|Ph.D Student||Lev-Ari Kfir|
|Subject||Ordered Sequential Consistency: Composition and Correctness|
|Department||Department of Electrical Engineering||Supervisor||Professor Idit Keidar|
|Full Thesis text|
We define ordered sequential consistency (OSC), a generic criterion for concurrent objects. We show that OSC encompasses a range of criteria, from sequential consistency to linearizability, and captures the typical behavior of real-world coordination services, such as ZooKeeper. A straightforward composition of OSC objects is not necessarily OSC, e.g., a composition of sequentially consistent objects is not sequentially consistent. We define a global property we call leading ordered operations, and prove that it enables correct OSC composition.
A direct implication of our OSC composition global property is the ability to compose coordination services. Such services, like ZooKeeper, etcd, Doozer, and Consul are increasingly used by distributed applications for consistent, reliable, and high-speed coordination. When applications execute in multiple geographic regions, coordination service deployments trade-off between performance, (achieved by using independent services in separate regions), and consistency. We present a system design for modular composition of services that addresses this trade-off. We implement ZooNet, a prototype of this concept over ZooKeeper. ZooNet allows users to compose multiple instances of the service in a consistent fashion, facilitating applications that execute in multiple regions.

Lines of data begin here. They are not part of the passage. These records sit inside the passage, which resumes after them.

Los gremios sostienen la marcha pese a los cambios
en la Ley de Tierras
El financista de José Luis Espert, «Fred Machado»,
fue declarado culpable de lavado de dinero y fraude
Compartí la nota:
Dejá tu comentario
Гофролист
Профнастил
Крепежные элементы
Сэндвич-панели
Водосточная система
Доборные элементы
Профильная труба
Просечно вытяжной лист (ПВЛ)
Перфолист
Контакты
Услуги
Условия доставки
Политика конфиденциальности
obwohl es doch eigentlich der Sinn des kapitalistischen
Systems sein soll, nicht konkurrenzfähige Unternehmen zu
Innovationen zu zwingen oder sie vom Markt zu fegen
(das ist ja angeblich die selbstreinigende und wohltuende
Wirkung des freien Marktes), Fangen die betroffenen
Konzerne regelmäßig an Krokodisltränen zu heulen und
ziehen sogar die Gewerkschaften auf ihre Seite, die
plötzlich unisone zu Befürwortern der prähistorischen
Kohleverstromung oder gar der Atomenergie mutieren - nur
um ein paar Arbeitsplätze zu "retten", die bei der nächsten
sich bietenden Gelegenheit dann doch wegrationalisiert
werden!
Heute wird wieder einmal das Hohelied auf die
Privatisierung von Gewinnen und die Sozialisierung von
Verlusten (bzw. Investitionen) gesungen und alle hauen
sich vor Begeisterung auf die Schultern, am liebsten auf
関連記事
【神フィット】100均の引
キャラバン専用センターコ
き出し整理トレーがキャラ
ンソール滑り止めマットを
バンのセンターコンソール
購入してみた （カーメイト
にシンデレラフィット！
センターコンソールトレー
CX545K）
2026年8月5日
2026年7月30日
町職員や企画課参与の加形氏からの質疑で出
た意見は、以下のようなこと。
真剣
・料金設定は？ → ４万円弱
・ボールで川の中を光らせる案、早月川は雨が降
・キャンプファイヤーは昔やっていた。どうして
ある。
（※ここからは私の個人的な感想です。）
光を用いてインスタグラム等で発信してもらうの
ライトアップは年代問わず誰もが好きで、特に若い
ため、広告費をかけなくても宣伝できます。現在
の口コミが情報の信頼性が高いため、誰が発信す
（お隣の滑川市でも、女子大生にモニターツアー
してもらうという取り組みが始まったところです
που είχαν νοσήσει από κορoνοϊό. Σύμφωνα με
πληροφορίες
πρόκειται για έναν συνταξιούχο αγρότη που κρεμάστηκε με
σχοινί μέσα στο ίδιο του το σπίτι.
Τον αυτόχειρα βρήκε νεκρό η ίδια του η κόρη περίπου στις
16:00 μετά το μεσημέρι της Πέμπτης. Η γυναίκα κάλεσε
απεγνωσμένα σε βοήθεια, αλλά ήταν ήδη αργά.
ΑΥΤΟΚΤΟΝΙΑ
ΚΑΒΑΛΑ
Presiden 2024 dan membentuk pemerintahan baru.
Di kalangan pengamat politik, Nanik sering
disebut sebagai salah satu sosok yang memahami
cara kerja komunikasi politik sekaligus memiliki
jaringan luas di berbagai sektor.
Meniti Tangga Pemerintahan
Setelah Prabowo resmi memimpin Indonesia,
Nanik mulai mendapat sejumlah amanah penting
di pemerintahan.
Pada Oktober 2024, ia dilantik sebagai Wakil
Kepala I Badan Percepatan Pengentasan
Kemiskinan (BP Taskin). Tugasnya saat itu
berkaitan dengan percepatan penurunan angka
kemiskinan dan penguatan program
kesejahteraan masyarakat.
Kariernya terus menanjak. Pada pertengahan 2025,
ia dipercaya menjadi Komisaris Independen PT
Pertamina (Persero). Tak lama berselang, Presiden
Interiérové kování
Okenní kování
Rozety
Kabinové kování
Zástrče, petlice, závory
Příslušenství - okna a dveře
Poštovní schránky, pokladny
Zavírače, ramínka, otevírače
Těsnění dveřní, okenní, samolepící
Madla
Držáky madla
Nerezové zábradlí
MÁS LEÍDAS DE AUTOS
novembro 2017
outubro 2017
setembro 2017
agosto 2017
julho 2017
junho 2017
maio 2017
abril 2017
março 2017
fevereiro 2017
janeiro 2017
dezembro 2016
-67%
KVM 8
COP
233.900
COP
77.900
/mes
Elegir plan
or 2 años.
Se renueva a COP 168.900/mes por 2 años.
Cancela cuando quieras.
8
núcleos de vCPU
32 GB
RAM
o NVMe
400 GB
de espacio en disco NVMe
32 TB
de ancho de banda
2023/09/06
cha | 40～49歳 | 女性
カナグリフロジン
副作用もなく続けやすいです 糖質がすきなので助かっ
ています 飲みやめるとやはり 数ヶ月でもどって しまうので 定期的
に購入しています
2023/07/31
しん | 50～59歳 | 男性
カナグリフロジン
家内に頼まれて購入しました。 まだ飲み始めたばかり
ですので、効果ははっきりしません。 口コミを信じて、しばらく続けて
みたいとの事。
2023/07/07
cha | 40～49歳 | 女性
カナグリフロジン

In ZooNet, clients that access only local data suffer no performance penalty compared to working with a standard single ZooKeeper. Clients that use remote and local ZooKeepers show up to 7x performance improvement compared to consistent solutions available today.
Linearizability, (which is a special case of OSC), is one of the most common correctness criteria for shared objects. We present a comprehensive methodology for proving linearizability and related criteria of concurrent data structures. We exemplify our methodology by using it to give a roadmap for proving linearizability of the popular Lazy List implementation of the concurrent set abstraction. Correctness is based on our key theorem, which captures sufficient conditions for linearizability. In contrast to prior work, our conditions are derived directly from the properties of the data structure in sequential runs, without requiring the linearization points to be explicitly identified.